§ WORK INSTRUCTIONS: When you reach the records below, repeat each one exactly as written.

§ TASK INPUTS:
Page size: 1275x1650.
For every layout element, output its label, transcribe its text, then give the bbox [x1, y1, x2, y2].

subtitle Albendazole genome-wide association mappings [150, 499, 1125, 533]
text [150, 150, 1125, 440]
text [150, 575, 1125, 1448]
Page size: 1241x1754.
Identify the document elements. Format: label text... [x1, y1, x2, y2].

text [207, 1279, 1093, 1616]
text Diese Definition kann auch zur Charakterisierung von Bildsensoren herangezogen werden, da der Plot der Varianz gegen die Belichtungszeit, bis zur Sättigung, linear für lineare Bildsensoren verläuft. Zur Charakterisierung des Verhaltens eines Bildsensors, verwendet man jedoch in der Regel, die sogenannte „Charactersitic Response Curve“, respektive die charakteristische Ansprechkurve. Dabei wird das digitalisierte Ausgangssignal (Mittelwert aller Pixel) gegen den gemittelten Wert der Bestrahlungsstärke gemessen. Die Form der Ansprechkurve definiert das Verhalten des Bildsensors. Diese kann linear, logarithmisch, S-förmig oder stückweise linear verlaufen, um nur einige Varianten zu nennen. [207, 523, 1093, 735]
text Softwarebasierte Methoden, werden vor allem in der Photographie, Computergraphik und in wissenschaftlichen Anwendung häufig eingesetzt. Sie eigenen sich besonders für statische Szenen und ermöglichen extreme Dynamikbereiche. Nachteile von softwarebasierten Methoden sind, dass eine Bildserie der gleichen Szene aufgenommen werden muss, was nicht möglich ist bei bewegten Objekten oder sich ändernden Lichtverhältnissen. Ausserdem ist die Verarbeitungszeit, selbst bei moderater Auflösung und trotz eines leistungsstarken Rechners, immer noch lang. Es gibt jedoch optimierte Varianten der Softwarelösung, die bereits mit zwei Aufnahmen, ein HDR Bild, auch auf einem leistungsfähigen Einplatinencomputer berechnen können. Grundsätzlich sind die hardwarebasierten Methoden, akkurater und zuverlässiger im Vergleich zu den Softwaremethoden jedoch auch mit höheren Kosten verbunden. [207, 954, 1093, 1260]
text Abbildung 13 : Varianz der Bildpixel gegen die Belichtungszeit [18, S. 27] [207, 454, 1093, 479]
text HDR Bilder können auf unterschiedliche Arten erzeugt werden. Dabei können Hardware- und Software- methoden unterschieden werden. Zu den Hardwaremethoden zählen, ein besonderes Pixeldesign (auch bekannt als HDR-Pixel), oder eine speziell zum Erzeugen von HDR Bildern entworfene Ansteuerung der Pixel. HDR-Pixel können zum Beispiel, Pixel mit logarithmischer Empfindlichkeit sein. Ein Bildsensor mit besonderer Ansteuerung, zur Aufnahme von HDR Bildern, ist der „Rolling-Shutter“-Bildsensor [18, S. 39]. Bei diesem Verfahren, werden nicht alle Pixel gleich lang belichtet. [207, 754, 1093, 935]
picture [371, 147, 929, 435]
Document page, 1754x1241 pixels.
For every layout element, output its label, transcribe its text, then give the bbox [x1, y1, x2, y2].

§ RESPONSE TO THE EXERCISE:
Page size: 1275x1650.
For every layout element, output its label, transcribe its text, then give the bbox [x1, y1, x2, y2].

subtitle Albendazole genome-wide association mappings [150, 499, 1125, 533]
text [150, 150, 1125, 440]
text [150, 575, 1125, 1448]
Page size: 1241x1754.
Identify the document elements. Format: label text... [x1, y1, x2, y2].

text [207, 1279, 1093, 1616]
text Diese Definition kann auch zur Charakterisierung von Bildsensoren herangezogen werden, da der Plot der Varianz gegen die Belichtungszeit, bis zur Sättigung, linear für lineare Bildsensoren verläuft. Zur Charakterisierung des Verhaltens eines Bildsensors, verwendet man jedoch in der Regel, die sogenannte „Charactersitic Response Curve“, respektive die charakteristische Ansprechkurve. Dabei wird das digitalisierte Ausgangssignal (Mittelwert aller Pixel) gegen den gemittelten Wert der Bestrahlungsstärke gemessen. Die Form der Ansprechkurve definiert das Verhalten des Bildsensors. Diese kann linear, logarithmisch, S-förmig oder stückweise linear verlaufen, um nur einige Varianten zu nennen. [207, 523, 1093, 735]
text Softwarebasierte Methoden, werden vor allem in der Photographie, Computergraphik und in wissenschaftlichen Anwendung häufig eingesetzt. Sie eigenen sich besonders für statische Szenen und ermöglichen extreme Dynamikbereiche. Nachteile von softwarebasierten Methoden sind, dass eine Bildserie der gleichen Szene aufgenommen werden muss, was nicht möglich ist bei bewegten Objekten oder sich ändernden Lichtverhältnissen. Ausserdem ist die Verarbeitungszeit, selbst bei moderater Auflösung und trotz eines leistungsstarken Rechners, immer noch lang. Es gibt jedoch optimierte Varianten der Softwarelösung, die bereits mit zwei Aufnahmen, ein HDR Bild, auch auf einem leistungsfähigen Einplatinencomputer berechnen können. Grundsätzlich sind die hardwarebasierten Methoden, akkurater und zuverlässiger im Vergleich zu den Softwaremethoden jedoch auch mit höheren Kosten verbunden. [207, 954, 1093, 1260]
text Abbildung 13 : Varianz der Bildpixel gegen die Belichtungszeit [18, S. 27] [207, 454, 1093, 479]
text HDR Bilder können auf unterschiedliche Arten erzeugt werden. Dabei können Hardware- und Software- methoden unterschieden werden. Zu den Hardwaremethoden zählen, ein besonderes Pixeldesign (auch bekannt als HDR-Pixel), oder eine speziell zum Erzeugen von HDR Bildern entworfene Ansteuerung der Pixel. HDR-Pixel können zum Beispiel, Pixel mit logarithmischer Empfindlichkeit sein. Ein Bildsensor mit besonderer Ansteuerung, zur Aufnahme von HDR Bildern, ist der „Rolling-Shutter“-Bildsensor [18, S. 39]. Bei diesem Verfahren, werden nicht alle Pixel gleich lang belichtet. [207, 754, 1093, 935]
picture [371, 147, 929, 435]
Document page, 1754x1241 pixels.
For every layout element, output its label, transcribe its text, then give the bbox [x1, y1, x2, y2].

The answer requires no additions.